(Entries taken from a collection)
↓

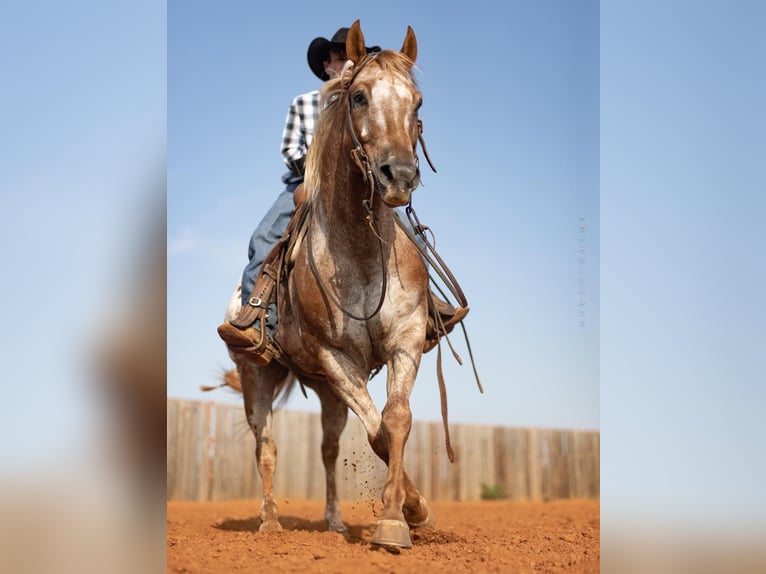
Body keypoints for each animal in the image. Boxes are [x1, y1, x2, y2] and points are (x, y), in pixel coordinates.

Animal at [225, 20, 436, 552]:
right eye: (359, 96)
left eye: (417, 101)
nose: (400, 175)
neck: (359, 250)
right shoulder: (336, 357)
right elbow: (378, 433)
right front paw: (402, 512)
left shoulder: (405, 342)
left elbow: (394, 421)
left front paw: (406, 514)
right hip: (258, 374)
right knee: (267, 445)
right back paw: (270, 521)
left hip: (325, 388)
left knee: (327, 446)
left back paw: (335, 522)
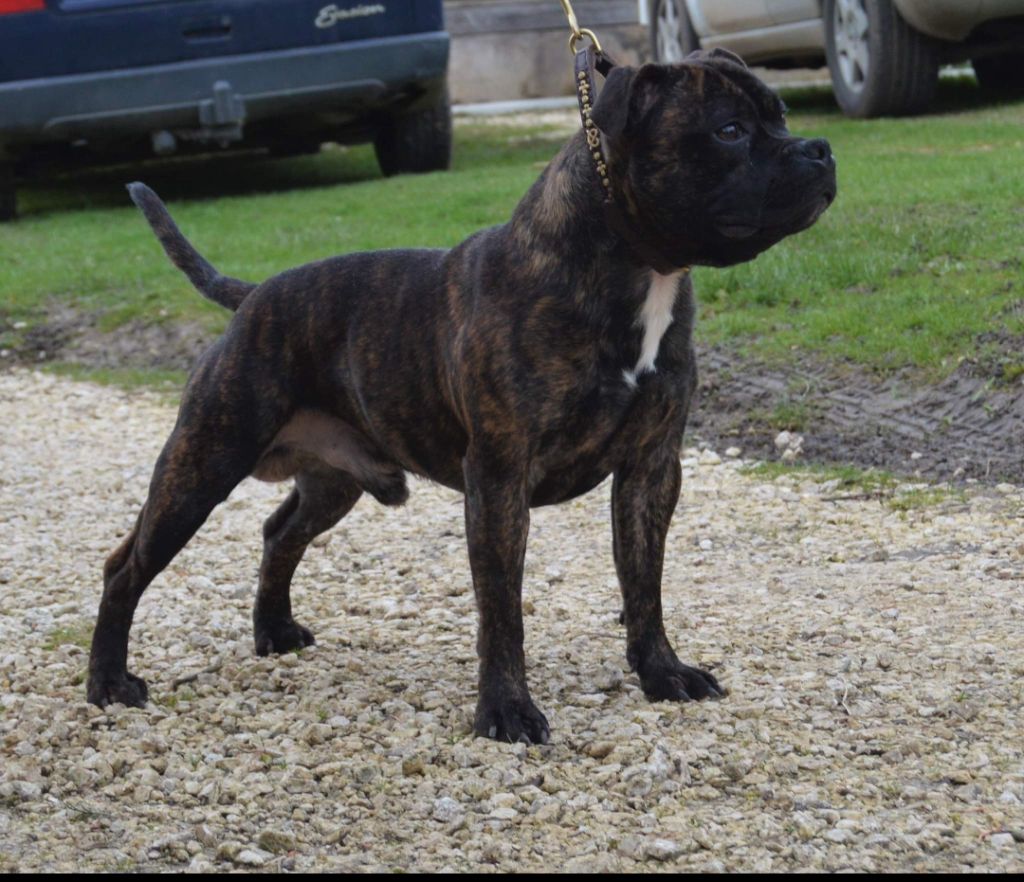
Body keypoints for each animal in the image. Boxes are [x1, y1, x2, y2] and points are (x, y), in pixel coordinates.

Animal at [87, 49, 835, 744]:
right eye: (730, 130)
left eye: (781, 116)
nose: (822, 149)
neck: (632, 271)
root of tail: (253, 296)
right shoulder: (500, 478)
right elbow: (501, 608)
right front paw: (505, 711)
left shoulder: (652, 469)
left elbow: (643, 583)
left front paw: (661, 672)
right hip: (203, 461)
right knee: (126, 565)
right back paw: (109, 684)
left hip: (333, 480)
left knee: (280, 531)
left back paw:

↑

WHAT YOU HAVE TO DO:
Go through the records and gather the lines that hold "knee".

FINISHED TASK:
right knee: (267, 445)
left knee: (327, 446)
right knee: (126, 565)
left knee: (280, 531)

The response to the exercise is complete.